Partes do exercício
A – Reescreva o trecho do texto sobre o subsídio do gás que começa nas palavras "No Governo Fernando" e termina após "ônibus. Não era.", substituindo "energia elétrica" por "eletricidade".
B – Responda às perguntas abaixo com base no texto sobre o subsídio do gás.
(i) Em qual governo foi criado o programa de subsídio do gás de cozinha?
(ii) Em que lugar as famílias recebiam o vale para trocar por botijões de gás?
(iii) O que o senhor que estava na fila tinha em mãos?

Texto da página
>>>>

No Governo Fernando Henrique Cardoso, criou-se um programa
de subsídio do gás de cozinha muito interessante. As famílias que consumiam pouca
energia elétrica levavam suas contas pagas até o correio e lá recebiam um vale
para trocar por botijões de gás. Além de prover os mais pobres com esse produto
de primeira necessidade, o programa ajudava a economizar energia elétrica.
Num dia daqueles tempos, eu fui aos correios postar uma
carta. Havia fila. Enquanto esperava, escutava as conversas das pessoas e assuntava.
Um senhor que estava na minha frente tinha em mãos uma grande quantidade de contas
de luz para serem trocadas por vales de gás. Julguei tratar-se de um desses
bons samaritanos que estaria prestando um serviço aos vizinhos de algum bairro
distante do centro da cidade, evitando assim que gastassem o dinheiro da
passagem de ônibus. Não era.

<<<<

Dados de entrada
>>>>

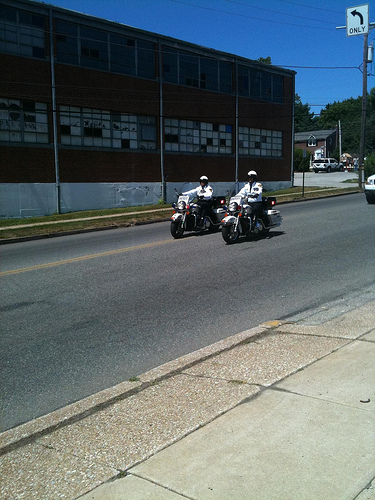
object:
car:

<<<<

Exercícios resolvidos
A –
No Governo Fernando Henrique Cardoso, criou-se um programa
de subsídio do gás de cozinha muito interessante. As famílias que consumiam pouca
eletricidade levavam suas contas pagas até o correio e lá recebiam um vale
para trocar por botijões de gás. Além de prover os mais pobres com esse produto
de primeira necessidade, o programa ajudava a economizar eletricidade.
Num dia daqueles tempos, eu fui aos correios postar uma
carta. Havia fila. Enquanto esperava, escutava as conversas das pessoas e assuntava.
Um senhor que estava na minha frente tinha em mãos uma grande quantidade de contas
de luz para serem trocadas por vales de gás. Julguei tratar-se de um desses
bons samaritanos que estaria prestando um serviço aos vizinhos de algum bairro
distante do centro da cidade, evitando assim que gastassem o dinheiro da
passagem de ônibus. Não era.

B –
(i) No Governo Fernando Henrique Cardoso.
(ii) No correio.
(iii) Uma grande quantidade de contas de luz para serem trocadas por vales de gás.